■ **WHAT THE TASK REQUIRES**: Rewrite the records starting with the line containing "table_cell Zasolenie [257, 425, 507, 611]" and going on through the line containing "table_cell II – dobry* [803, 778, 1133, 808]", substituting "Zasolenie wód" for "Zasolenie" and leaving everything else unchanged.

■ **RECORDS SHOWN**:
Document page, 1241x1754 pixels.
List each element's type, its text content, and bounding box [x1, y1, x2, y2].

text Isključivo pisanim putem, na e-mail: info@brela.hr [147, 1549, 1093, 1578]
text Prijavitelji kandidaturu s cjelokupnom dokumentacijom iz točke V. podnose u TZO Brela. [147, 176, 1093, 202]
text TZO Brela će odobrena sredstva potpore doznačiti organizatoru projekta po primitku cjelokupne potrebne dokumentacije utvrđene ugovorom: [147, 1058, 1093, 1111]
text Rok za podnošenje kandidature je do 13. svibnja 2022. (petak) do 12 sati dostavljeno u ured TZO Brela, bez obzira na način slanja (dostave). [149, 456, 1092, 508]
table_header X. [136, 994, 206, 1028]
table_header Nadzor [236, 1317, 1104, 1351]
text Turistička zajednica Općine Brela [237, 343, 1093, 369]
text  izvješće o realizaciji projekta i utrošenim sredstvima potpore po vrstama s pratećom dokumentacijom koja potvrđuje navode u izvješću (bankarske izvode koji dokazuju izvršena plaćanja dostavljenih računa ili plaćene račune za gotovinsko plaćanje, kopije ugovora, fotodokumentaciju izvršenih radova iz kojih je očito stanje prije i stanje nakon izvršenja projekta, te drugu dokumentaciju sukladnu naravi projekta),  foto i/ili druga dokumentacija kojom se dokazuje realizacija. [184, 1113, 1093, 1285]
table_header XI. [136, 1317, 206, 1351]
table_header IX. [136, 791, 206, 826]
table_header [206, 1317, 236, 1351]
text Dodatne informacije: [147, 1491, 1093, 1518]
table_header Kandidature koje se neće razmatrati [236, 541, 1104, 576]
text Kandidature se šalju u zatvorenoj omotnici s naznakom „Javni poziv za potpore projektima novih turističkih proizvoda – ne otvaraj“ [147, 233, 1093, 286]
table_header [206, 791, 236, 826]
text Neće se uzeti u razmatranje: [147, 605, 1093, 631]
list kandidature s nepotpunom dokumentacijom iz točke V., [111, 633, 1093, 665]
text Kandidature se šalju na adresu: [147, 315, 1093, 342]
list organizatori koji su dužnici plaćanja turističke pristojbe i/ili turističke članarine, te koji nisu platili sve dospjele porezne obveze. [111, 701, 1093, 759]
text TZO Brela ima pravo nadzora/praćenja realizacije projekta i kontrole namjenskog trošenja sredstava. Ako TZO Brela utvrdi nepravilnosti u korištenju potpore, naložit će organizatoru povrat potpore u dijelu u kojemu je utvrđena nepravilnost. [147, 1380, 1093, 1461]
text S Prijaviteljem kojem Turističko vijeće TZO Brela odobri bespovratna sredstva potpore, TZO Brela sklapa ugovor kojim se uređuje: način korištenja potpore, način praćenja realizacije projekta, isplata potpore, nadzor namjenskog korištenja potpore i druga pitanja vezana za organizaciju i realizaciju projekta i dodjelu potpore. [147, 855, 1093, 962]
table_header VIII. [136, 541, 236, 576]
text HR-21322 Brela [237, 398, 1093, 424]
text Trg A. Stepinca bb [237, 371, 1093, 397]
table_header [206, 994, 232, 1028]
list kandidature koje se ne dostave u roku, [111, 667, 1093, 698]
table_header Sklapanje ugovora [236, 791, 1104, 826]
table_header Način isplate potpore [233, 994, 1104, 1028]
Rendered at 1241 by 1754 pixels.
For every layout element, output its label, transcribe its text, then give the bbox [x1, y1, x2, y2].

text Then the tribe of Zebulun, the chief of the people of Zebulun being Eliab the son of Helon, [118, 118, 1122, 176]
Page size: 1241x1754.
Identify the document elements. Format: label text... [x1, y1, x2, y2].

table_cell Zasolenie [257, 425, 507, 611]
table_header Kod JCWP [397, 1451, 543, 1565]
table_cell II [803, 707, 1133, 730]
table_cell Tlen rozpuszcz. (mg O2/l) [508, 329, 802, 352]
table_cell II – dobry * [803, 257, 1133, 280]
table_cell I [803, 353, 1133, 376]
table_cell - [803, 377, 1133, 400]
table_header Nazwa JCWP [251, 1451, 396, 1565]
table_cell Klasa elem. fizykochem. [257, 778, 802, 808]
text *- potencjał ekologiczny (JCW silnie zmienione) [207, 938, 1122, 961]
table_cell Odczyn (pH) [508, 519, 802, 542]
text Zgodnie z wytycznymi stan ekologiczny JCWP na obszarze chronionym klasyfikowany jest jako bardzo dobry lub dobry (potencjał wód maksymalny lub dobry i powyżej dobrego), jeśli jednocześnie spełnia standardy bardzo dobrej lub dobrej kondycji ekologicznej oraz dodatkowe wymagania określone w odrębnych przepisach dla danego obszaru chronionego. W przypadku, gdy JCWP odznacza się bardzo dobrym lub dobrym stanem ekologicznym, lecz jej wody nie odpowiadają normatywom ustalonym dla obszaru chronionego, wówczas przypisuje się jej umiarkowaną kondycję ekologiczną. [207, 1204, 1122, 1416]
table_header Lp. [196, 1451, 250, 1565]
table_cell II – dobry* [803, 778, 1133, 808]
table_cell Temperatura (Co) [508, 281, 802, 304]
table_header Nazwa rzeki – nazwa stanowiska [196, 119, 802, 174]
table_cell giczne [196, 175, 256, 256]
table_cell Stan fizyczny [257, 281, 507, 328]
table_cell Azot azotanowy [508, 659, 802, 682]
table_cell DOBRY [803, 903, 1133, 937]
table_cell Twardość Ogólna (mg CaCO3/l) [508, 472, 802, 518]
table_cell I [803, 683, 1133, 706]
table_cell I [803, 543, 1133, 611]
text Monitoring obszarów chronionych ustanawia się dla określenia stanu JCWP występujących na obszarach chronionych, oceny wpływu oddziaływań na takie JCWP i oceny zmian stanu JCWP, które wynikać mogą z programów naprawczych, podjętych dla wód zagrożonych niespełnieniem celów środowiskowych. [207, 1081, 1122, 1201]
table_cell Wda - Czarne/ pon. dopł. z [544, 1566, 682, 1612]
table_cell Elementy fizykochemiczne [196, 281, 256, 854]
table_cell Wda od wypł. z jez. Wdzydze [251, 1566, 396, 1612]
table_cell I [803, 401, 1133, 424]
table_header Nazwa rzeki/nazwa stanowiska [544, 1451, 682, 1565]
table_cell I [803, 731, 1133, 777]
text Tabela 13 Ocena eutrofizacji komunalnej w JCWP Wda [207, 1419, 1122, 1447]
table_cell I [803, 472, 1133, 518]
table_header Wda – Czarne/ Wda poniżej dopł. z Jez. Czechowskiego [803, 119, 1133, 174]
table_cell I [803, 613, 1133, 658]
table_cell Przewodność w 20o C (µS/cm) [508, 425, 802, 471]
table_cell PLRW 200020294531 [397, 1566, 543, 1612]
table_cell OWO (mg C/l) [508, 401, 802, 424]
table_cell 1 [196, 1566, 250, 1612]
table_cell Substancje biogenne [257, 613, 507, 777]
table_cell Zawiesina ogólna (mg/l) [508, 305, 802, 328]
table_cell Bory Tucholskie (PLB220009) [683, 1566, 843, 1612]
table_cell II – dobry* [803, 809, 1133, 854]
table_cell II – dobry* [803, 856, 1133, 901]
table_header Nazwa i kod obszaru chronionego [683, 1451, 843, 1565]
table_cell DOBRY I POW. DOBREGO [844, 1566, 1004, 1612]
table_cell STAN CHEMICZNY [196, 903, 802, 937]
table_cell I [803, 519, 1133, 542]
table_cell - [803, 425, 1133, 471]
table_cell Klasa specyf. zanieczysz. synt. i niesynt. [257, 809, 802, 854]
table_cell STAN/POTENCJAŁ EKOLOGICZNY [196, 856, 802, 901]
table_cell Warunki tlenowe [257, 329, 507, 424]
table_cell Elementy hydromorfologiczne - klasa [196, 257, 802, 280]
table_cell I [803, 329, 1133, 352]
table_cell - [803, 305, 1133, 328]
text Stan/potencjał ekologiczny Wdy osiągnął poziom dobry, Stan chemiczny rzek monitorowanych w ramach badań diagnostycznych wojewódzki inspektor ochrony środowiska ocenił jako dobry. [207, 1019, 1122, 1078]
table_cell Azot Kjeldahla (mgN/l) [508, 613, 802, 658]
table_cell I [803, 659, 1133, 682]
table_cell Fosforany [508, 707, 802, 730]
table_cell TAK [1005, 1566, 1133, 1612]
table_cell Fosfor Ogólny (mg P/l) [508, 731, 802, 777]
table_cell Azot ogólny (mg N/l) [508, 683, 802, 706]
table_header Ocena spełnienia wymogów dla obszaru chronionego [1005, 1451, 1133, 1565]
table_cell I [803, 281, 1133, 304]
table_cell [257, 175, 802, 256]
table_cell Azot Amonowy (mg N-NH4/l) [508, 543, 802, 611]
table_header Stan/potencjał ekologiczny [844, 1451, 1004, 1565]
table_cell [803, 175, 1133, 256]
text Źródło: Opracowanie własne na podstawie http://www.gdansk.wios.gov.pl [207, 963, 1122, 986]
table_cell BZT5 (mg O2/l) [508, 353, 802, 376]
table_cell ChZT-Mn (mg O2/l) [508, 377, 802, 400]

■ **ANSWER**:
table_cell Zasolenie wód [257, 425, 507, 611]
table_header Kod JCWP [397, 1451, 543, 1565]
table_cell II [803, 707, 1133, 730]
table_cell Tlen rozpuszcz. (mg O2/l) [508, 329, 802, 352]
table_cell II – dobry * [803, 257, 1133, 280]
table_cell I [803, 353, 1133, 376]
table_cell - [803, 377, 1133, 400]
table_header Nazwa JCWP [251, 1451, 396, 1565]
table_cell Klasa elem. fizykochem. [257, 778, 802, 808]
text *- potencjał ekologiczny (JCW silnie zmienione) [207, 938, 1122, 961]
table_cell Odczyn (pH) [508, 519, 802, 542]
text Zgodnie z wytycznymi stan ekologiczny JCWP na obszarze chronionym klasyfikowany jest jako bardzo dobry lub dobry (potencjał wód maksymalny lub dobry i powyżej dobrego), jeśli jednocześnie spełnia standardy bardzo dobrej lub dobrej kondycji ekologicznej oraz dodatkowe wymagania określone w odrębnych przepisach dla danego obszaru chronionego. W przypadku, gdy JCWP odznacza się bardzo dobrym lub dobrym stanem ekologicznym, lecz jej wody nie odpowiadają normatywom ustalonym dla obszaru chronionego, wówczas przypisuje się jej umiarkowaną kondycję ekologiczną. [207, 1204, 1122, 1416]
table_header Lp. [196, 1451, 250, 1565]
table_cell II – dobry* [803, 778, 1133, 808]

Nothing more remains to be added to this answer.